Fireworks wins $1.5bn funding on bespoke AI over rentals
A $1.5bn funding round for startup Fireworks signals a shift away from renting proprietary AI, offering European firms a cheaper route to bespoke models that keep critical data in-house.
Fireworks, a San Mateo-based startup, has raised $1.5bn in a Series D round that values the company at $17.5bn. The round was led by Atreides Management, Index Ventures, and TCV, with existing backer Nvidia participating. The investment backs a direct challenge to the dominant AI business model of renting proprietary models from major labs.
Rather than relying on generalised models from large providers, Fireworks helps businesses run open-source models and fine-tune them on their own data. Chief executive Lin Qiao framed this as a fundamental industry choice. “In one [path], intelligence belongs to a few big labs, and everyone else rents it,” she said. “We are building towards the second.”
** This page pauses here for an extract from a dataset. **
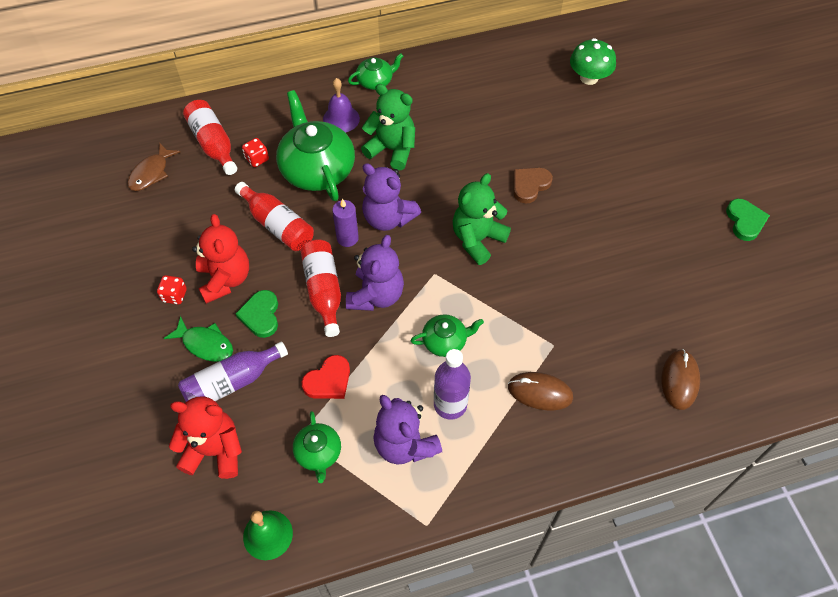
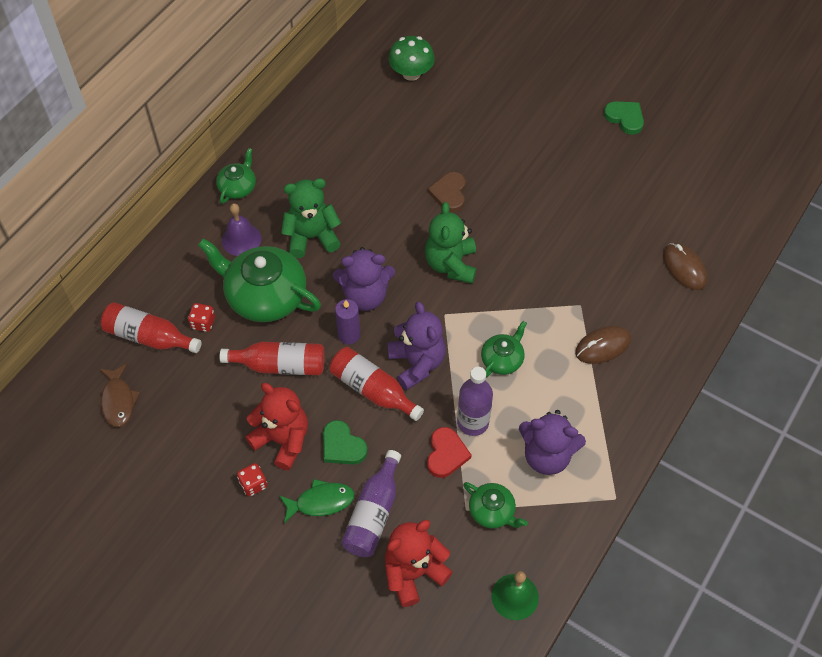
camera: 40 degrees left, 0 degrees up
purple bottle [434,349,471,420] -> purple bottle moved to [457,367,493,436]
For European enterprises, this approach addresses a core tension. Companies holding vast, sensitive datasets have often hesitated to feed that information into third-party APIs due to competitive risks and strict data regulations. Fireworks’ model allows businesses to retain control over their specialized intelligence. Microsoft’s Satya Nadella has similarly argued that a firm should use a model without handing over the knowledge that makes it unique.
The strategy is gaining commercial traction. Annualised revenue has surpassed $1bn, a fivefold increase from a year ago, according to Index Ventures. Fireworks now processes more than 40 trillion tokens a day, with 95% running on these specialized models. By volume of developer requests, the startup handles more daily traffic than Google or OpenAI, despite being a fraction of their size by revenue.
This shift is heavily driven by economics. As open models rapidly close the performance gap with the best closed alternatives, the competitive focus has moved from sheer capability to cost efficiency. Fireworks estimates its platform runs at a fifth to a tenth of the cost of standard lab rentals, making broad enterprise deployment financially viable.
Founded by former Meta engineers in 2022, the company faces a crowded market competing against Together AI, Baseten, and neocloud training rivals. It also carries concentration risk, though Qiao noted that a previous reliance on a single client, Cursor, has broadened. “This is the year when we’ll really hit the gas,” Qiao said, adding that headcount will grow from 200 to 600 by year-end.